Passage shown =
News: Scouts Scotland extends human rights learning badge

Posted 19.05.23 by Alice Hinds

The Children and Young People’s Commissioner Scotland and Scouts Scotland have announced new resources for younger children to learn about human rights, extending the Rights Challenge Badge to members as young as four.

Following the successful introduction of the badge to Cubs and Scouts groups in May 2022, around 10,000 Squirrels, aged four to five, and Beavers, aged six to eight, can now take part in a range of activities designed to help young people learn about their rights and the rights of others.

The newly adapted activities to gain the badge will include den-building to highlight the right to a safe, warm home, making green slime to think about what is “snot fair” in the local community, and creating a human rights shield to discuss what is important to each Squirrel and Beaver, and what rights they would defend.

Designed by Christopher, an 11-year-old Scout from Lenzie, East Dunbartonshire, the badge features the international human rights dove logo soaring over Earth beside the Scouts’ Fleur de Lis symbol.

“I am excited to hear that the Rights Challenge Badge is going to be available to Squirrels and Beavers,” said Christopher. “It is really important that children learn about their rights as early as possible. When I completed the badge, my group made a 'clootie tree'.

We wrote down what we thought rights were about and we made them into leaves to create a tree. We also played a fun game trying to work out if the rights being called out were real or made up. I learnt a lot by completing the badge in my group. It was fun and really educational. I hope everyone who completes the activities enjoys them as much as I did."

Launching the badge, outgoing Children and Young People's Commissioner, Bruce Adamson said: “We are excited to launch the Rights Challenge Badge to Squirrels and Beavers. Children are never too young to learn about and claim their human rights and the activities within the badge will empower them with new skills and knowledge and help them to become true human rights defenders.

Cubs and Scouts have told us they are really enjoying doing the badge, and some Squirrels have tested the activities and they also had loads of fun. I can’t wait to see the youngest members of Scouting in Scotland gaining their Rights Challenge Badges.”

Task description =
Reproduce the news item about the Rights Challenge Badge word for word, from its headline through its final sentence.

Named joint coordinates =
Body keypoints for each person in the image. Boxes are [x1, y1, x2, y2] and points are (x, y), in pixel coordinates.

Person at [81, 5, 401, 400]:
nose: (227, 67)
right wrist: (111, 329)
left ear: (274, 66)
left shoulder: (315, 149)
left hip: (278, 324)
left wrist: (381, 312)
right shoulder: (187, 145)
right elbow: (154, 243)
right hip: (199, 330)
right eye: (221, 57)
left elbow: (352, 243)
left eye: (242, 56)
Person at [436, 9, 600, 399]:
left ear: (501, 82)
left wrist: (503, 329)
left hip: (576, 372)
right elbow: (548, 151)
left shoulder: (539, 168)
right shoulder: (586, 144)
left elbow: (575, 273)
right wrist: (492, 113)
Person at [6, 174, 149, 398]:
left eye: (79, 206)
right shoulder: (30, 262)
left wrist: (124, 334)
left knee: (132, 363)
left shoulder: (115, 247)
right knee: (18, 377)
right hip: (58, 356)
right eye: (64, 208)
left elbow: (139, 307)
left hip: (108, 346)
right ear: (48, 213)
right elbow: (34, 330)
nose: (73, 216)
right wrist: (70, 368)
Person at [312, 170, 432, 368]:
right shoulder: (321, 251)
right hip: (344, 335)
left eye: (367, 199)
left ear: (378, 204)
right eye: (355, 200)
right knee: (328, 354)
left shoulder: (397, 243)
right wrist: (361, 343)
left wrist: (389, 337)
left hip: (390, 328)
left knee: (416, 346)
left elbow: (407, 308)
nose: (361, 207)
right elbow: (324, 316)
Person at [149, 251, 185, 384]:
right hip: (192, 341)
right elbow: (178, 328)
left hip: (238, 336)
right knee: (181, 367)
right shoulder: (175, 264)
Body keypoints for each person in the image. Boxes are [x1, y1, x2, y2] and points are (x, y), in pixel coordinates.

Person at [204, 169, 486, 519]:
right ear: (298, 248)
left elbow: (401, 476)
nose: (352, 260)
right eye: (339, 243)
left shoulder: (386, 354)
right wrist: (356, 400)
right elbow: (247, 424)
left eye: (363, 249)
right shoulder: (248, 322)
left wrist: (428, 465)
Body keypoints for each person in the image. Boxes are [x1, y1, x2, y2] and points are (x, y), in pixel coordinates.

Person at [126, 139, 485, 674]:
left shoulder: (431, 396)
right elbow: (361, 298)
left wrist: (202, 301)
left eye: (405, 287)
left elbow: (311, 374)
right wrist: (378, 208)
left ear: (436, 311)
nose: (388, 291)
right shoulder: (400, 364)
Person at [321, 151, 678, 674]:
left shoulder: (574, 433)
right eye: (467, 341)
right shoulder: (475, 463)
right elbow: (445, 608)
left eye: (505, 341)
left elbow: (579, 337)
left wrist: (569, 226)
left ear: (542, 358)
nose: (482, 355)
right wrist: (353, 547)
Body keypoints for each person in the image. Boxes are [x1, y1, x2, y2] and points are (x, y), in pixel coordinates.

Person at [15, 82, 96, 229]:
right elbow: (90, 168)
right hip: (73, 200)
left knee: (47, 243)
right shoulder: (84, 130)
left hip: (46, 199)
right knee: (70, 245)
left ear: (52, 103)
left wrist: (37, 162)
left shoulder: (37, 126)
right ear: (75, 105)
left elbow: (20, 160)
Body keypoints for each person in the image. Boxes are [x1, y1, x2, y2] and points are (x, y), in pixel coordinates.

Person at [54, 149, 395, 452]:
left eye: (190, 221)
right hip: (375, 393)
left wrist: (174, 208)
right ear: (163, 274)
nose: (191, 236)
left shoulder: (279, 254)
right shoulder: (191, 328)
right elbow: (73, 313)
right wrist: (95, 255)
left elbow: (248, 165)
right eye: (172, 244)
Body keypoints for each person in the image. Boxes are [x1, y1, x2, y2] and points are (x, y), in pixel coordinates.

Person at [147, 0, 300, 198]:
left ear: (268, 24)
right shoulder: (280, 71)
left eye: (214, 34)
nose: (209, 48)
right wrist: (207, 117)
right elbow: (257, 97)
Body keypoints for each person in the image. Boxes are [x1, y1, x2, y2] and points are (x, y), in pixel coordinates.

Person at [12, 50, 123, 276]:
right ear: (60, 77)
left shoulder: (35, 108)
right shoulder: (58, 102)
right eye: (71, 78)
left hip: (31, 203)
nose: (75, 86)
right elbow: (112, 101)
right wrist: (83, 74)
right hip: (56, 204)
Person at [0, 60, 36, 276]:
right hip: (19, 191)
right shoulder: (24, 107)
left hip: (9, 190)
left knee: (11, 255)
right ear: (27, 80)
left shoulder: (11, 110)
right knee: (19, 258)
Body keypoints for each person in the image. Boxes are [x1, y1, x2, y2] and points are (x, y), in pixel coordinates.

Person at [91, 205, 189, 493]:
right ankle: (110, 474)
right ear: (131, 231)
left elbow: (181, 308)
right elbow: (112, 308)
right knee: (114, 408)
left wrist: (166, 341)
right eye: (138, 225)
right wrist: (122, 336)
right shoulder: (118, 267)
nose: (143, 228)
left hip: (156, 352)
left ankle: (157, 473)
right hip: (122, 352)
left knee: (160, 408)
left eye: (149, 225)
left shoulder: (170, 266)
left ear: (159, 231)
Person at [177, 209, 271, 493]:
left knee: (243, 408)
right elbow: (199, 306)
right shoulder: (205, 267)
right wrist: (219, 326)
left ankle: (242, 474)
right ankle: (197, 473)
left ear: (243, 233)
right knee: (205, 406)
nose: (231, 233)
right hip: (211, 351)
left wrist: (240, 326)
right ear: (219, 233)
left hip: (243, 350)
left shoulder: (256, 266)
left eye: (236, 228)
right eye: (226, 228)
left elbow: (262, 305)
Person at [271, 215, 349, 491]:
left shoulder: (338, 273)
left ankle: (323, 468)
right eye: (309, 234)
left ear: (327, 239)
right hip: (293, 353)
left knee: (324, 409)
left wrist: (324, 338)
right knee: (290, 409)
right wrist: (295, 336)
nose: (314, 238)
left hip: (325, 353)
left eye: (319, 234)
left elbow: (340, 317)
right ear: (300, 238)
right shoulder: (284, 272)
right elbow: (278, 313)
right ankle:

Answer section =
News: Scouts Scotland extends human rights learning badge

Posted 19.05.23 by Alice Hinds

The Children and Young People’s Commissioner Scotland and Scouts Scotland have announced new resources for younger children to learn about human rights, extending the Rights Challenge Badge to members as young as four.

Following the successful introduction of the badge to Cubs and Scouts groups in May 2022, around 10,000 Squirrels, aged four to five, and Beavers, aged six to eight, can now take part in a range of activities designed to help young people learn about their rights and the rights of others.

The newly adapted activities to gain the badge will include den-building to highlight the right to a safe, warm home, making green slime to think about what is “snot fair” in the local community, and creating a human rights shield to discuss what is important to each Squirrel and Beaver, and what rights they would defend.

Designed by Christopher, an 11-year-old Scout from Lenzie, East Dunbartonshire, the badge features the international human rights dove logo soaring over Earth beside the Scouts’ Fleur de Lis symbol.

“I am excited to hear that the Rights Challenge Badge is going to be available to Squirrels and Beavers,” said Christopher. “It is really important that children learn about their rights as early as possible. When I completed the badge, my group made a 'clootie tree'.

We wrote down what we thought rights were about and we made them into leaves to create a tree. We also played a fun game trying to work out if the rights being called out were real or made up. I learnt a lot by completing the badge in my group. It was fun and really educational. I hope everyone who completes the activities enjoys them as much as I did."

Launching the badge, outgoing Children and Young People's Commissioner, Bruce Adamson said: “We are excited to launch the Rights Challenge Badge to Squirrels and Beavers. Children are never too young to learn about and claim their human rights and the activities within the badge will empower them with new skills and knowledge and help them to become true human rights defenders.

Cubs and Scouts have told us they are really enjoying doing the badge, and some Squirrels have tested the activities and they also had loads of fun. I can’t wait to see the youngest members of Scouting in Scotland gaining their Rights Challenge Badges.”